New Census To Report On State Of Md. Farming

BERLIN – Farmers are getting older and farms are getting bigger, predicted Wicomico extension agent Eddie Johnson ahead of the 2007 census of agriculture.

The national census, taken every five years, will identify every farm in every county, the crop grown or livestock raised, the number of acres in production, income and expenditures, and the age of every farmer across the country, along with a host of other data.

“The number of farms is going down. Farm size is going up and the number of acres has gone down. That’s what I expect to see,” said Johnson.

The number of acres in agriculture is going down because of development, but farms are getting bigger as older farmers retire and sell their land to fellow farmers, who add it to their existing property.

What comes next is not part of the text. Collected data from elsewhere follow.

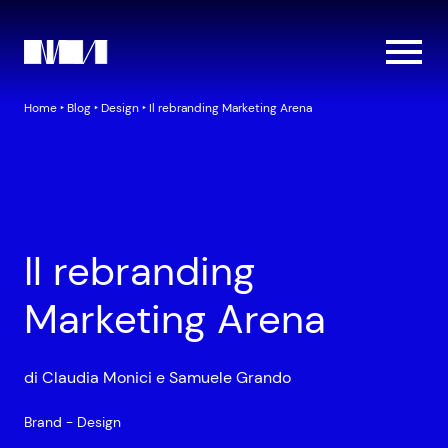
Home
‣
Blog
‣
Design
‣
Il rebranding Marketing Arena
Il rebranding
Marketing Arena
di Claudia Monici e Samuele Grando
Brand
-
Design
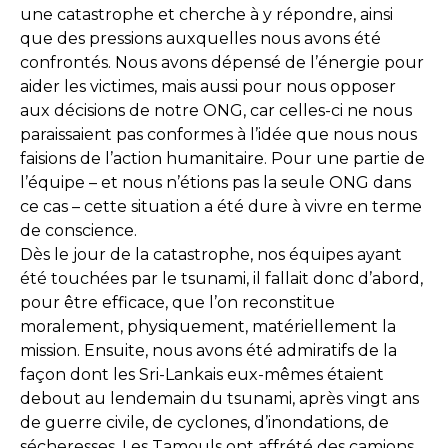
une catastrophe et cherche à y répondre, ainsi
que des pressions auxquelles nous avons été
confrontés. Nous avons dépensé de l’énergie pour
aider les victimes, mais aussi pour nous opposer
aux décisions de notre ONG, car celles-ci ne nous
paraissaient pas conformes à l’idée que nous nous
faisions de l’action humanitaire. Pour une partie de
l’équipe – et nous n’étions pas la seule ONG dans
ce cas – cette situation a été dure à vivre en terme
de conscience.
Dès le jour de la catastrophe, nos équipes ayant
été touchées par le tsunami, il fallait donc d’abord,
pour être efficace, que l’on reconstitue
moralement, physiquement, matériellement la
mission. Ensuite, nous avons été admiratifs de la
façon dont les Sri-Lankais eux-mêmes étaient
debout au lendemain du tsunami, après vingt ans
de guerre civile, de cyclones, d’inondations, de
sécheresses. Les Tamouls ont affrété des camions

Many farmers do not want their land to sell for development, Johnson said, but cannot put a conservation easement that extinguishes development rights while preserving farming rights on their property.

“There’s not enough money in agricultural land preservation,” he said.

There are also very few young people joining the farming ranks.

“The average age now is around 58, so you’re four years away from social security. The number of young farmers going into it is not there. Where are we going to be in 10 years?” Johnson wondered.

Hobby farms are a growing trend locally.

“We have a lot of people moving out of the city with 20 acres down here and they want to know what to do with it,” Johnson said.

Worcester County has 403 farms, out of 12,000 across the state, according to Dale Hawks, deputy statistician for the Maryland field office of the National Agricultural Statistics Service (NASS), which conducts the census.

The survey will be used in making policy decisions at several levels.

“We want farmers to know the census of agriculture is their voice,” said Barbara Rater, director of the NASS Maryland field office.

Maryland Secretary of Agriculture Roger Richardson said the census is critical.

“Policy-makers factor census data into decisions concerning agricultural and rural programs. Community planners use census to target needed services to rural residents. Companies rely on census date when determining where to locate their operations,” he said.

Johnson added, “It’s looked at nationwide. Maryland, of course, is just a drop in the bucket.”